Diesmal aber lächelte Kim. »Und ich habe schon gedacht, du würdest mich einfach zurücklassen.«
Jarrn schürzte die Lippen. »Damit er dich niederschlägt und anschließend den ganzen Berg zusammenbrüllt?« Er schüttelte heftig den Kopf. »Und außerdem sind wir jetzt quitt«, brummte er eher zu sich selbst als an Kim gewandt. Kim zog es vor, nicht weiter über die Bedeutung dieser Worte nachzudenken, und wandte sich statt dessen zur Tür, um zum Ausgang der Schmiede zurückzukehren.
»Wo willst du hin?« rief ihm Jarrn nach.
Kim deutete zur anderen Seite der Halle. »Ich hatte nicht vor, hierzubleiben«, sagte er.

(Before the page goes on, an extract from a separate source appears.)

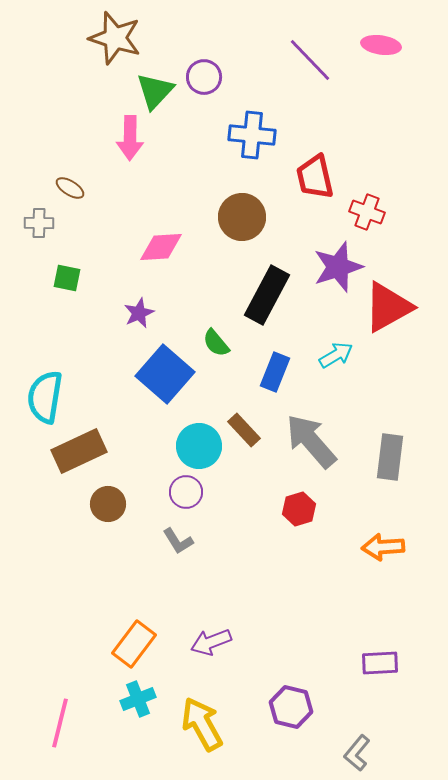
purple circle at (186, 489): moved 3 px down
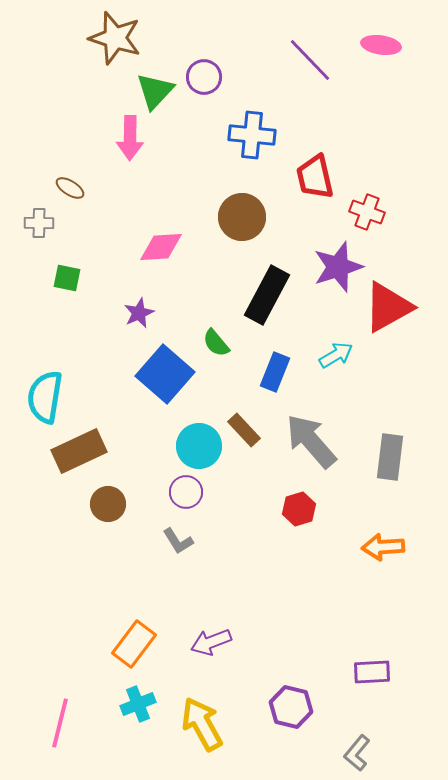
purple rectangle at (380, 663): moved 8 px left, 9 px down
cyan cross at (138, 699): moved 5 px down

»Wir auch nicht, stell dir vor«, höhnte Jarrn. »Aber dort kommen wir nicht hinaus. Draußen wimmelt es von Flußleuten.«
»Ach ja?«, erwiderte Kim ärgerlich. »Sollen wir hier solange warten, bis es ihnen zu langweilig wird und sie heimgehen?«
Da streckte ihm Jarm die Zunge heraus, ließ ihn dann einfach stehen und wandte sich heftig gestikulierend an seine Brüder. »Die Hälfte von euch arbeitet weiter!« befahl er. »Macht ordentlich Lärm, damit sie denken, in der Schmiede wäre alles beim alten. Einer hält Wache. Die anderen kommen zu mir.«
Die Zwerge gehorchten, und zwar so widerspruchslos und rasch, daß Kim sich doch sehr wunderte. Er hatte es noch nicht erlebt, daß ein Zwerg etwas tat, ohne zu maulen oder eine gehässige Bemerkung anzubringen. Aber gut die Hälfte der zerlumpten Gestalten trat nun sogleich an die Feuer und begann, einen Lärm zu vollführen, daß der ganze Berg widerzuhallen schien. Die anderen drängten sich zu Kims Verblüffung in die kleine Kammer des Aufsehers hinein - und begannen mit Hämmern und Spitzhacken auf die Rückwand des Raumes einzuschlagen.